Toll sign on the B9 in the southern Palatinate (photo from 2007)
Photo: Ronald Wittek / picture-alliance / dpa
In 2010 and 2011, the German truck toll partially violated EU law.
With this ruling, the Higher Administrative Court (OVG) of North Rhine-Westphalia partially righted a Polish freight forwarding company in a dispute with the Federal Republic of Germany over the reimbursement of tolls.
When calculating the toll rates, the capital costs of the freeway properties were incorrectly calculated, according to the judgment
(file number 9 A 118/16)
The Federal Republic must now reimburse the plaintiffs in the model proceedings 565 euros in tolls plus interest.
The court did not allow an appeal.
Despite the success, the verdict is likely to be disappointing for the shipping company: The company had sued for repayment of around 12,000 euros.
The OVG justified its judgment with the fact that the tolls according to EU law must not exceed the infrastructure costs.
It is not compatible with this if the capital costs of the freeway properties are calculated with their current replacement value instead of their acquisition value, according to the reasoning for the judgment.
In contrast to other capital goods, real estate does not suffer any loss of substance and does not have to be procured again after a certain period of time.
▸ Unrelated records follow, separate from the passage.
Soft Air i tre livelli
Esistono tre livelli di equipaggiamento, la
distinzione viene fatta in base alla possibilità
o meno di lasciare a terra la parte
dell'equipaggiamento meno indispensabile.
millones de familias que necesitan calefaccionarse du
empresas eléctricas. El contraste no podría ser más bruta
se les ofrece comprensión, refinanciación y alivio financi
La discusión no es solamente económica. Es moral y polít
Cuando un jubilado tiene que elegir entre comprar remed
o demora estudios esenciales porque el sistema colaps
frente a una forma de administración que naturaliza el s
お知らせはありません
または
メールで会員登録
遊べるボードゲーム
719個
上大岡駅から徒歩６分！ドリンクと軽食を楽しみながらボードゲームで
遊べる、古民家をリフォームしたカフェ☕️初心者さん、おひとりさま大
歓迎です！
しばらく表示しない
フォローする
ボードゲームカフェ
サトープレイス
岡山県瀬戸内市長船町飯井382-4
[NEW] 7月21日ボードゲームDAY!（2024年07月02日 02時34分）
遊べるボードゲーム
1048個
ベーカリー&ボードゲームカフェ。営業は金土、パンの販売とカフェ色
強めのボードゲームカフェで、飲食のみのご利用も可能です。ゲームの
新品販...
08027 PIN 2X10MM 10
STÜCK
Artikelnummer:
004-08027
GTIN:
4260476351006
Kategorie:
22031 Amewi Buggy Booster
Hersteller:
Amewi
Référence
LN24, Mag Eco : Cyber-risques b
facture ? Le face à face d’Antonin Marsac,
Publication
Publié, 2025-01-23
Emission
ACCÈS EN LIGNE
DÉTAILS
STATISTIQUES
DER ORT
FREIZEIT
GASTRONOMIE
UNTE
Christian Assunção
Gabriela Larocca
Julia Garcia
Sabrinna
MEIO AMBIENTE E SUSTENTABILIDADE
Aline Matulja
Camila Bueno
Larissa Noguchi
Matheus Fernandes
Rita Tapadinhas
The toll rates were therefore based on an incorrect calculation.
The administrative court in Cologne had dismissed the complaint of the Polish forwarding company, whereupon the company appealed to the Higher Regional Court of North Rhine-Westphalia.
This initially suspended the proceedings and asked the European Court of Justice (ECJ) to interpret European law.
The ECJ ruled in October 2020 that according to EU law, the costs for the traffic police may not be taken into account when calculating the truck toll.
The Federal Republic then reimbursed the plaintiffs for around 424 euros.
The truck toll was introduced for motorways in 2005 and is now also applicable on federal highways.
Your amount is recalculated regularly.